● **Supplied passage**

*** Block opens ***

Alone among all professionals, teachers are not subjected to any objective and reliable, direct or indirect, measure of performance evaluation. In every other sector, there are atleast some standard measures of evaluation, though it is a different matter that they are rarely used in any meaningful manner.
Surely, any system where people wake up to suddenly discover that a significant number of people who have been exposed to it for nine years are unable to pass the most basic of examinations and are, to be charitable, semi-literate, or a major share of its products are downright unemployable, deserves to be completely revamped.
In this context, Freakonomics points attention to an analysis of seven years of Los Angeles state standardized test-score data in Math and English from 6,000 state teachers by the L.A. Times and the Rand Corp., which finds that teacher effectiveness is three times more influential than school attendance on student performance.
The study using longitudinal student-level achievement data found that greater variations existed in the quality of teachers within each school than between schools in affluent and poorer neighborhoods. It found that highly effective teachers, the ones who consistently and dramatically raise their students' scores, are fairly evenly distributed among schools and across different levels of experience and education. Strikingly, it found that after a single year with teachers who ranked in the top 10% in effectiveness, students scored an average of 17 percentile points higher in English and 25 points higher in math than students whose teachers ranked in the bottom 10%.
Put differently, though parents obsess with picking the right school for their child, it matters far more which teacher the child gets. Yet parents have no access to objective information about individual instructors, and they often have little say in which teacher their child gets. Further, contrary to widespread belief, many of the commonly assumed factors responsible for improving teachers' effectiveness - experience, education and training - had little bearing on improving students' performance. Most interestingly, the students' race, wealth, English proficiency or previous achievement level played little role in whether their teacher was effective.

*** Block closes ***

● **Given information**
*** Block opens ***

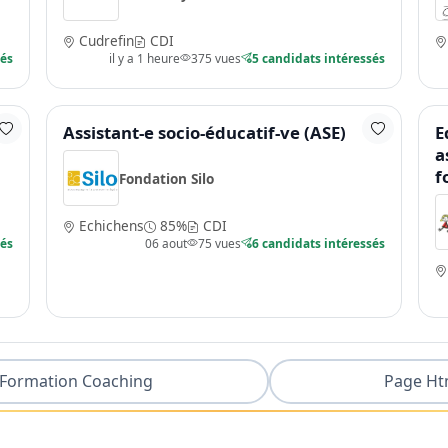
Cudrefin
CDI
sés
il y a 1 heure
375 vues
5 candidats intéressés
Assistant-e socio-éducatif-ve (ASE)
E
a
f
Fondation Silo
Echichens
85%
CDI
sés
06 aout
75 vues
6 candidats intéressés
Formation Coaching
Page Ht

*** Block closes ***
*** Block opens ***

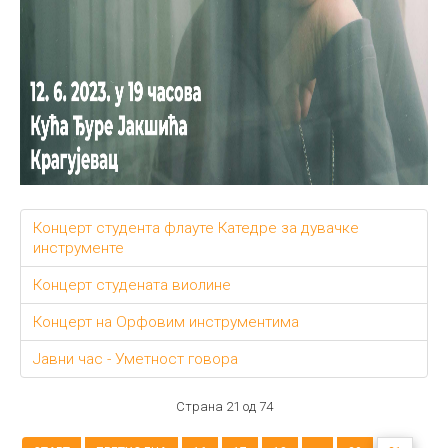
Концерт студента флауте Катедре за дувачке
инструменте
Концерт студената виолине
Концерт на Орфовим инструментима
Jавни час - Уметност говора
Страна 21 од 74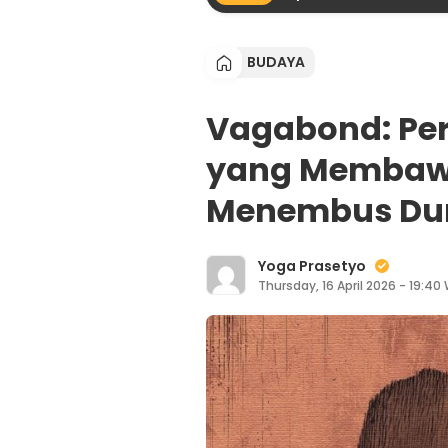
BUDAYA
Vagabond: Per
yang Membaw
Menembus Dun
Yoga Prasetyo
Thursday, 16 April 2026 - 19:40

*** Block closes ***

● **Work instruction 1**
In the passage on teacher effectiveness, how much more influential than school attendance is teacher effectiveness on student performance?
● **Work instruction 2**
Please reproduce the passage on teacher effectiveness between "Alone among all" and "be completely revamped.", inclusive.
● **Work instruction 3**
Translate this sentence from the passage on teacher effectiveness into Spanish: "Put differently, though parents obsess with picking the right school for their child, it matters far more which teacher the child gets."

● **Response 1**
Three times more influential.

● **Response 2**
Alone among all professionals, teachers are not subjected to any objective and reliable, direct or indirect, measure of performance evaluation. In every other sector, there are atleast some standard measures of evaluation, though it is a different matter that they are rarely used in any meaningful manner.
Surely, any system where people wake up to suddenly discover that a significant number of people who have been exposed to it for nine years are unable to pass the most basic of examinations and are, to be charitable, semi-literate, or a major share of its products are downright unemployable, deserves to be completely revamped.

● **Response 3**
Dicho de otro modo, aunque los padres se obsesionan con elegir la escuela adecuada para su hijo, importa mucho más qué maestro le toca al niño.